Técnica de embelezamento natural

Uma coisa que a leitura faz bem é deixar as pessoas mais interessantes. Sim, ao ler, sabemos mais, conversamos melhor, contamos boas histórias, somos mais divertidos, agradáveis. Por isso, ficamos até mais bonitos, atraentes. Sim, a leitura é uma ótima técnica de embelezamento natural, melhor do que a plástica e cosméticos. Repare.

Outra coisa que a leitura faz é deixar os lugares também mais interessantes. Um exemplo: quando li o livro “Paris é uma festa”, de Ernest Hemingway, fiquei encantado com a Paris que o autor descreveu. As cafeterias, as esquinas, as floriculturas, os parques… imaginei tudo enquanto lia. Depois, quando pude ir a Paris conhecê-la, a surpresa não foi só com a cidade, mas também com tudo que eu já havia imaginado lendo o livro. É divertida essa descoberta, tanto de como são iguais algumas cenas que imaginamos enquanto lemos, quanto o contrário, de como nossa imaginação viaja e cria nossas próprias cidades a partir das descrições do autor. 

Não é a primeira vez que falo de Elena Ferrante. É porque estou realmente encantado com essa escritora italiana, que insiste em esconder sua verdadeira identidade. Elena é famosa por dois motivos. O maior deles, por descrever tão brilhantemente histórias que parecem ter acontecido de verdade. Ela narra detalhes que fazem nós, leitores, nos imaginarmos nas cenas, nas ruas, nas casas, nas famílias. 

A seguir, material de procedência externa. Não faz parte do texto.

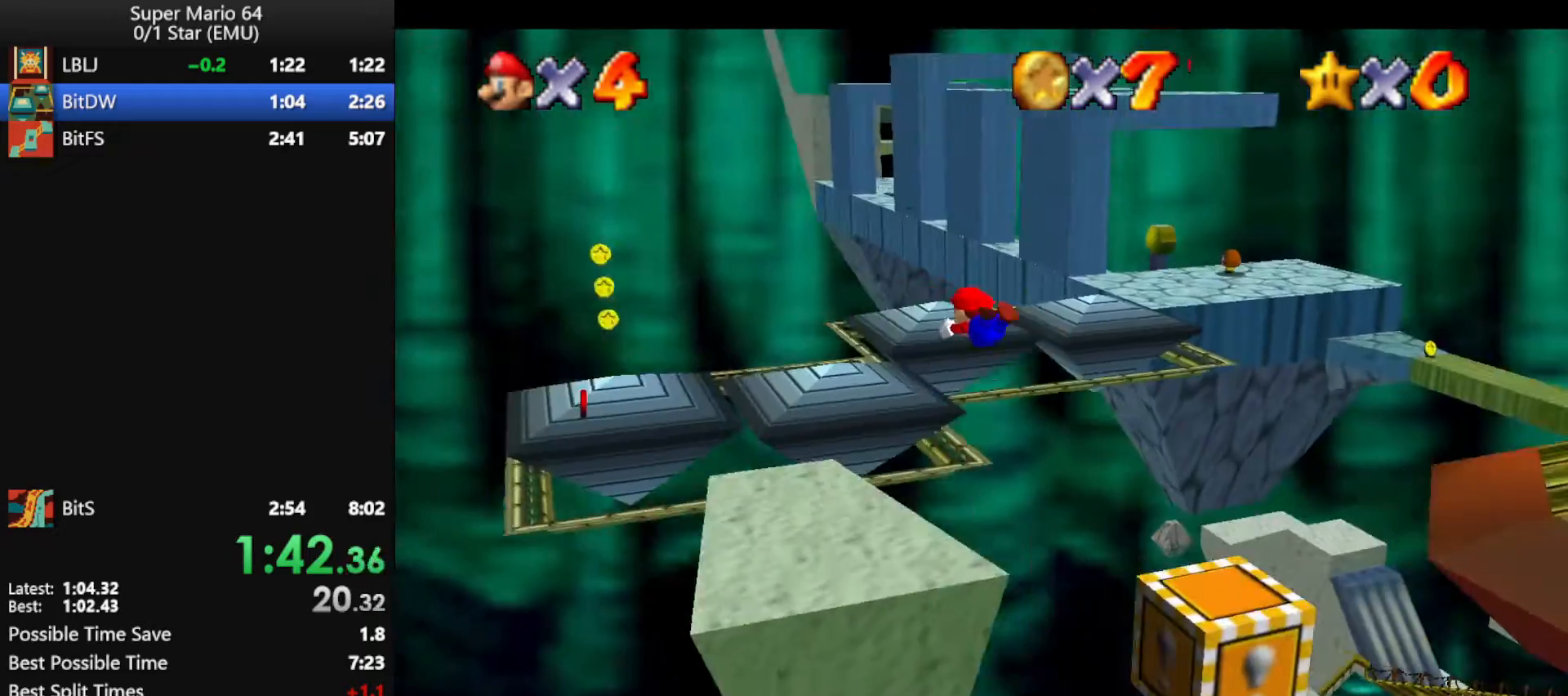
{"buttons": [], "left_stick": "up-left", "events": []}
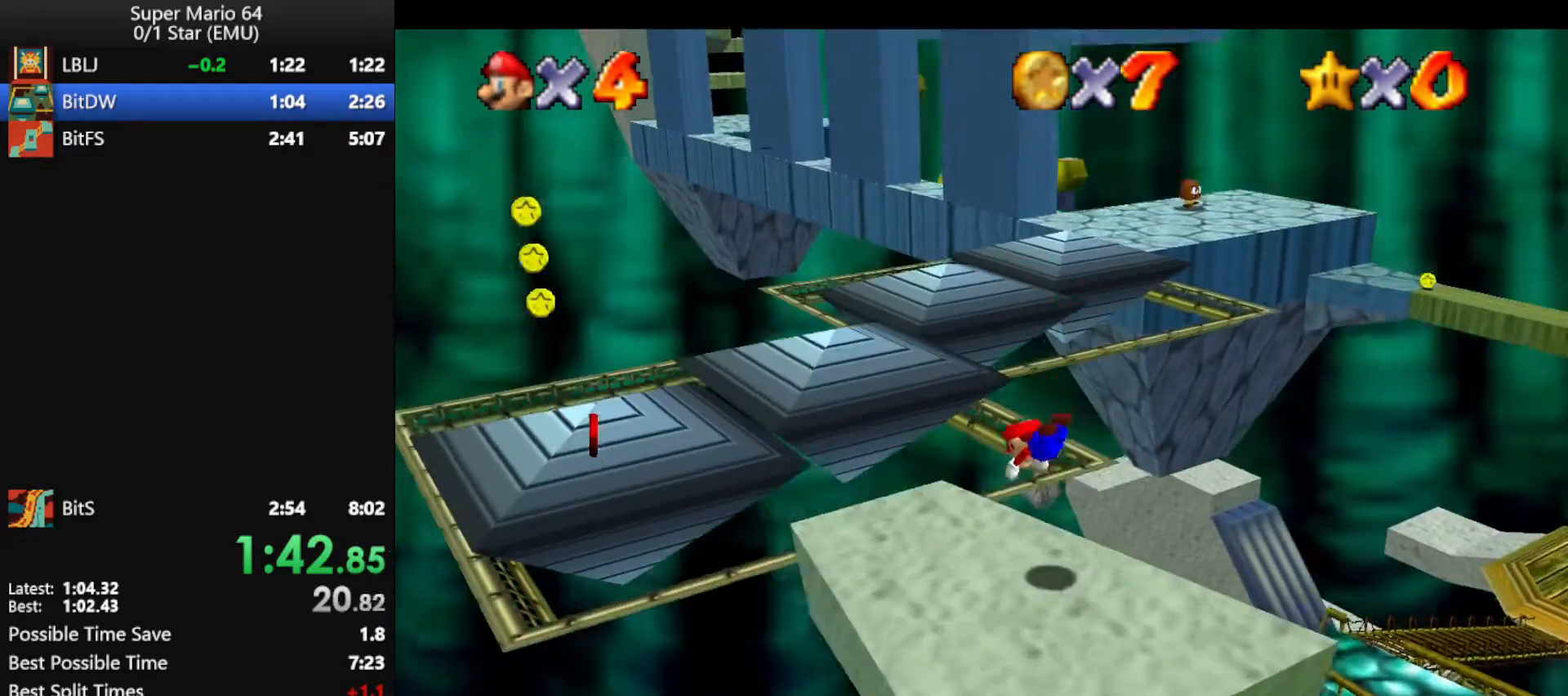
{"buttons": [], "left_stick": "up-left", "events": [[133, "B", "down"], [167, "A", "down"], [233, "B", "up"], [300, "A", "up"]]}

Uma característica importante sobre Ferrante é a sua capacidade de revelar personagens tão ricos. É fácil notar em seus livros a distinção de cada um, as características que são peculiares e que os tornam tão fortes. Os temperamentos, as angústias, as dores, os tons de vozes… Sim, até as vozes dos personagens são fáceis de “ouvir” lendo Elena Ferrante. 

Outra característica dos livros da autora é que eles acontecem, quase sempre, no mesmo cenário, a antiga cidade de Nápoles, na Itália. Enquanto lemos seus livros, passeamos pelas ruas, ora pela costa, pelo porto, ora pelo centro ou subúrbio. O que nos leva a pensar, ao ler sua obra, que seus livros seriam grandes diários de sua vida. Será? Pelos detalhes dos fatos que ela narra, eu apostaria que sim. 

Acabo de chegar de uma viagem um pouco mais longa pela Itália. Foram mais de vinte dias entre cidades pequenas, como Calci, e grandes como Roma. Mas a cidade que mais me impressionou, sem dúvida, foi a cidade que eu conheci pelos livros de Elena: Nápoles. 

Todo canto que eu ia, todo ponto que meus olhos miravam me faziam lembrar das histórias dos livros. As pessoas, os bairros, as ruas sujas, tudo ali na minha frente, bem parecido com o que eu havia imaginado, e isso é mérito de uma autora que consegue descrever com riqueza as cenas da cidade. 

Foi como se eu tivesse chegado a um lugar conhecido, mas que eu não ia há anos. Matei uma saudade de uma cidade que só conhecia pelos livros. E achei tudo mais bonito de ver, de aproveitar, de saborear, depois de lido seus livros. 

Por isso eu digo: se querem ficar mais bonitos e atraentes, usem essa técnica milenar de embelezamento natural. Pinguem alguns livros nos olhos todos os dias e receba algumas cantadinhas a mais por aí.